Ameaça de terceirização mostra verdadeira face das piores escolas particulares
Ex-presidente do SIEEESP ressuscita e aconselha escolas a perder o pudor e a aderir de vez às irregularidades da terceirização dos professores
Uma parte das escolas particulares, há muito tempo, enveredou pelo caminho da mercantilização de tudo o que fazem. Olhos postos na contabilidade, lápis atrás das orelhas de seus proprietários, transformaram-se num enclave de irregularidades trabalhistas porque descobriram que a precarização das atividades dos professores é um dos caminhos – e dos mais sedutores - para ampliar suas margens de lucro. Nos últimos anos, só a ação do SINPRO-SP e a resistência da nossa categoria é que têm impedido que a situação saia totalmente do controle. Mesmo assim, há de tudo um pouco no mercado em que atuam esses “estabelecimentos”: salários abaixo do piso, pagamentos atrasados, horas-extras ignoradas, dívidas com o INSS e o FGTS, professores sem registro. Um inquérito sobre a atuação desses “estabelecimentos” daria um prato cheio para qualquer Ministério Público ou CPI.
Agora mesmo, em entrevista publicada pelo jornal O Estado de S. Paulo no dia 11 de fevereiro, o ex-presidente do SIEEESP, José Aurélio de Camargo, famoso pelo acúmulo de denúncias que provocou quando dirigia o sindicato patronal e um dos responsáveis pelo baixíssimo nível de respeito público que o ensino privado tem em São Paulo, saiu-se com mais uma pérola: terceirizar os professores como forma de economizar despesas e permitir “uma redução de até 50% no valor das mensalidades”. Segundo Aurélio, 49 escolas do estado de São Paulo (18 na capital), teriam assinado um contrato de pré-adesão à proposta de terceirização dos professores, além da formação de uma holding dedicada à administração, à publicidade e à confecção do material didático de todas elas.

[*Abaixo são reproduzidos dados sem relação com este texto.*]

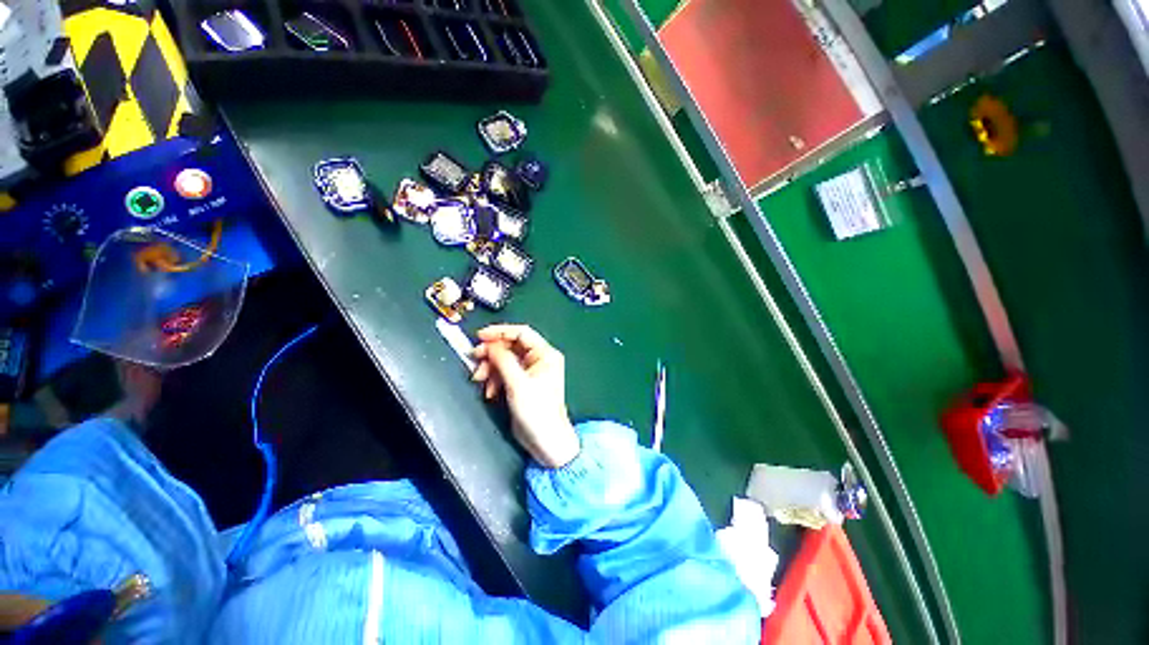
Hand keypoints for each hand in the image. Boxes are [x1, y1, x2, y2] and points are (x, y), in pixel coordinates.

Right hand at [471, 325, 579, 467]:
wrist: (545, 440)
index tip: (479, 336)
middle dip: (492, 353)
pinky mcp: (523, 383)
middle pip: (511, 346)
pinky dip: (495, 379)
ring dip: (490, 368)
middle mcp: (539, 359)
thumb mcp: (517, 383)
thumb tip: (489, 343)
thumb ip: (503, 360)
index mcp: (545, 354)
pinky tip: (490, 392)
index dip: (500, 332)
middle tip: (475, 359)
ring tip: (480, 380)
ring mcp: (531, 371)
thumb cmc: (536, 410)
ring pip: (505, 360)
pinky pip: (505, 373)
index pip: (521, 333)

Não é preciso ter muita intimidade com o tema para perceber que de escola mesmo essas bibocas do ensino só teriam mesmo o nome.
A proposta é toda ela uma fraude só, contra os estudantes e suas famílias e contra os professores. Contra os estudantes e suas famílias porque nada garante que, uma vez descaracterizada a função de estabelecimento de ensino, já que tudo será terceirizado, a idéia de que haja qualquer articulação de um projeto pedagógico não viria a ser um engodo. Aquilo que se conhece como escola seria, nesses casos, a mera alocação de um espaço físico sem qualquer compromisso com a Educação, uma espécie de logradouro de estudantes que, naturalmente, terão ali o que pode ser classificado como o que de pior meras alocações de espaços inevitavelmente produzem.
A principal falcatrua, no entanto, é contra os professores, que ficariam sem receber qualquer direito trabalhista caso optassem por se enquadrar na categoria de “prestadores individuais de serviços”. Foi nesse sentido que se manifestou o presidente do SINPRO-SP, prof. Luiz Antonio Barbagli, na mesma reportagem: “a terceirização é uma armadilha”, disse. “No fim do mês, os professores podem até receber mais, mas não terão 13º. Salário, férias, fundo de garantia, recesso remunerado”. Aí é que está: a proposta de terceirização mostra a verdadeira face das escolas porque acaba revelando aquilo que foi sempre seu objetivo principal: um ensino sem os custos sociais do trabalho do professor, como se fosse possível manter uma educação de qualidade prescindindo-se do respeito às normas que regem o trabalho docente.
Mas a proposta é ainda pior se vista da perspectiva futura das escolas que embarcarem nessa canoa: como a legislação sobre a terceirização é clara, isto é, as atividades fins de uma empresa não podem ser terceirizadas e, se desempenhadas regularmente, configuram vínculo empregatício, o canto de sereia do ressuscitado José Aurélio já permite antever a enxurrada de ações na Justiça do Trabalho sempre que um professor se sentisse prejudicado. Como disse Barbagli: “além de causar prejuízo para o professor, o projeto cria um passivo trabalhista enorme para as escolas”.
O SINPRO-SP, como já vem fazendo contra iniciativas isoladas de terceirização do trabalho dos professores – da mesma forma como vem atuando contra as chamadas cooperativas – põe à disposição dos professores todos os seus recursos para evitar que essa safadeza de alguns donos de “escolas” não se constitua numa tendência que prejudique nossa categoria e a própria Educação. E a melhor forma de fazer isso é a denúncia. Além de ações na Justiça do Trabalho, é claro.